Filmes que abordam a temática do preconceito racial dificilmente se tornam datados, já que os avanços relacionados ao assunto ainda são poucos em um mundo que (ainda) precisa conviver com aberrações políticas como Donald Trump e Jair Bolsonaro - que, com seus comportamentos anacrônicos, ultrapassados e conservadores, parecem lamentavelmente "legitimar" o discurso de ódio às minorias. E se nos dias de hoje o respeito à igualdade entre os povos ainda parece uma utopia a ser alcançada, nos anos 60, época do lançamento do inesquecível clássico No Calor da Noite (In The Heat Of The Night), a situação era ainda mais grave. Nesse sentido, é louvável o esforço do versátil diretor Norman Jewison (Agnes de Deus) em transformar a sua película não apenas em um ótimo suspense policial, mas também em um verdadeiro documento de um período em que os americanos conviviam com o segregacionismo.

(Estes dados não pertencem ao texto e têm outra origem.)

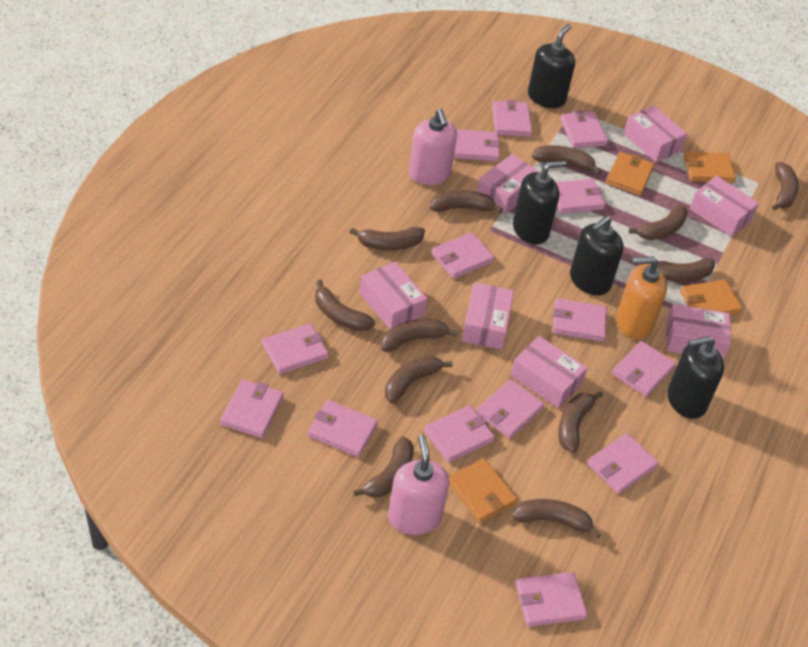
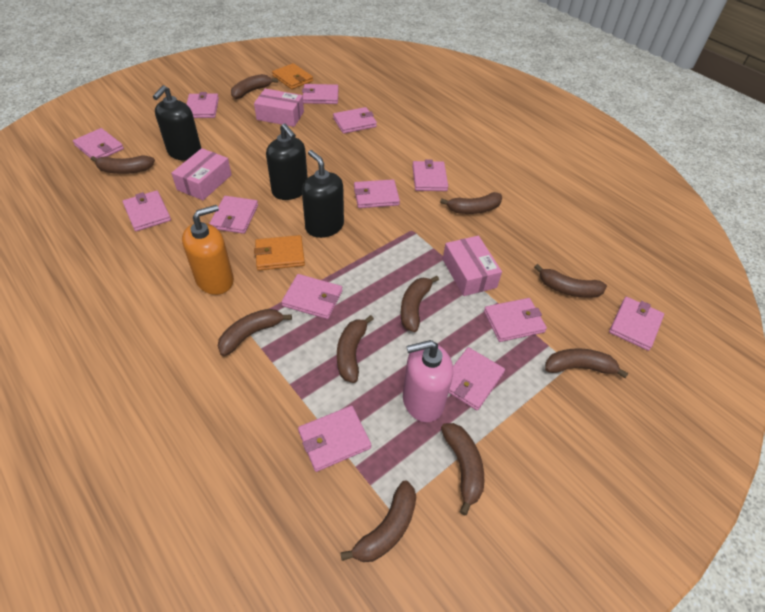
black soap dispenser: [513,161,567,245] [528,24,575,108] [570,216,623,295] [667,336,724,419] = 4 -> [153,85,201,161] [266,123,308,200] [302,150,344,238] = 3
brown banana: [315,279,375,331] [350,227,425,250] [353,436,414,498] [381,319,457,352] [385,355,452,403] [430,190,503,213] [512,499,601,539] [532,145,601,174] [558,392,603,453] [629,205,688,240] [642,258,715,282] [772,162,799,211] = 12 -> [91,156,155,174] [218,309,292,356] [231,74,278,99] [337,315,374,383] [340,480,416,562] [400,276,439,332] [440,192,502,214] [441,423,484,515] [534,264,607,298] [545,348,629,378] = 10
orange wallet: [449,458,517,523] [606,152,654,196] [680,280,743,315] [684,152,736,183] = 4 -> [254,235,305,271] [272,63,313,89] = 2
pink box: [360,262,427,329] [462,282,514,350] [477,154,541,215] [511,336,587,408] [623,105,687,163] [666,304,731,360] [690,176,759,237] = 7 -> [171,148,232,200] [254,89,304,127] [443,236,502,296] = 3
pink soap dispenser: [388,435,449,535] [409,109,457,185] = 2 -> [403,340,453,422] = 1
pink wallet: [220,379,283,438] [262,323,329,374] [308,400,378,457] [424,405,495,463] [431,232,494,279] [454,129,501,162] [476,379,544,439] [492,99,532,137] [515,572,587,627] [553,298,607,342] [556,179,605,214] [560,110,608,148] [587,433,658,494] [612,341,676,397] = 14 -> [73,128,124,162] [123,191,171,231] [187,92,219,118] [209,196,258,234] [282,274,342,319] [298,406,371,472] [302,84,338,104] [333,107,377,134] [354,179,400,208] [412,159,448,191] [449,347,505,411] [484,298,547,342] [609,297,664,351] = 13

O filme começa com o industriário Philip Colbert (Lee Grant) sendo encontro morto, em plena rua, pelo policial Sam Wood (Warren Oates). Na tentativa de achar o culpado, Sam acaba conduzindo à delegacia um certo Virgil Tibbs (Sidney Poitier), simplesmente pelo fato de Virgil ser um homem negro, bem vestido, que está de posse de uma razoável quantidade de dinheiro e que aguarda na estação rodoviária que fica próxima ao local em que ocorreu o crime. Não demorará para que Sam e o seu superior - no caso xerife Bill Gillespie (Rod Steiger) - percebam estar diante de um grande equívoco, já que Virgil não apenas não é o assassino, como ainda é um detetive da polícia da Filadélfia, que estava no Sul dos Estados Unidos para visitar familiares. Especialista da área de homicídios, Virgil recebe ordens de seu superior para que ajude no caso - o que desagradará policiais, comunidade, famílias de bem e bolsominions americanos, que tentarão de todas as formas boicotar o trabalho do sujeito.
Será na conturbada relação entre Gillespie e Tibbs que residirá a força da película, que faturou a premiação máxima no Oscar de 1968 - deixando para trás outras produção estrelada por Poitier, no caso Adivinhe Quem Vem Para Jantar (1967). O xerife local não admite que um negro trabalhe com ele ou que lhe dê ordens. Ao mesmo tempo, é inegável a admiração com que ele encara o seu parceiro de investigação que, com inteligência e perícia, vai fechando o cerco e descartando suspeitos que, presos, poderiam servir apenas como "bodes expiatórios". Ainda assim, a obra jamais alivia no preconceito, escancarando o ódio boçal que brancos sentiam (alguns ainda sentem) na convivência com negros - e não é por acaso que, em certa altura, um dos principais suspeitos do crime lembra os tempos em que "mandaria fuzilar" um sujeito tão "indolente" quanto Virgil. Uma das tantas perseguições que o jovem sofrerá na interiorana e retrógrada Sparta durante a sua estada.
Com ótima montagem - do editor Hal Ashby que, mais tarde, se tornaria um importante diretor - o filme ainda engendra uma ótima sequência de eventos que surpreendem, mantendo o espectador até os últimos minutos sem saber quem é o verdadeiro culpado pelo assassinato (não por acaso, o roteirista Stirling Silliphant também faturou o Oscar). Com cenas até hoje inesquecíveis e violentas - como aquela em que Bill "salva" Virgil do ódio de quatro rapazes na estação ferroviária - a obra ainda tem trilha sonora inesquecível (cortesia de Quincy Jones) e música tema de Ray Charles daquelas para ouvir no repeat por horas. Já as interpretações são um verdadeiro show. Poitier, com seu semblante naturalista é capaz de transmitir MUITO apenas com o olhar e com gestos sutis. Já Steiger foi agraciado com o Oscar, talvez motivado pelo arco dramático redentor pelo qual o seu personagem passa (provavelmente um sonho secreto quase fantasioso do americano médio). No final das contas, em meio a alguns avanços, o fato é que No Calor da Noite, 75º colocado na lista de 100 melhores da história lançada pelo American Film Institute em 2007, se mantém dolorosamente atual.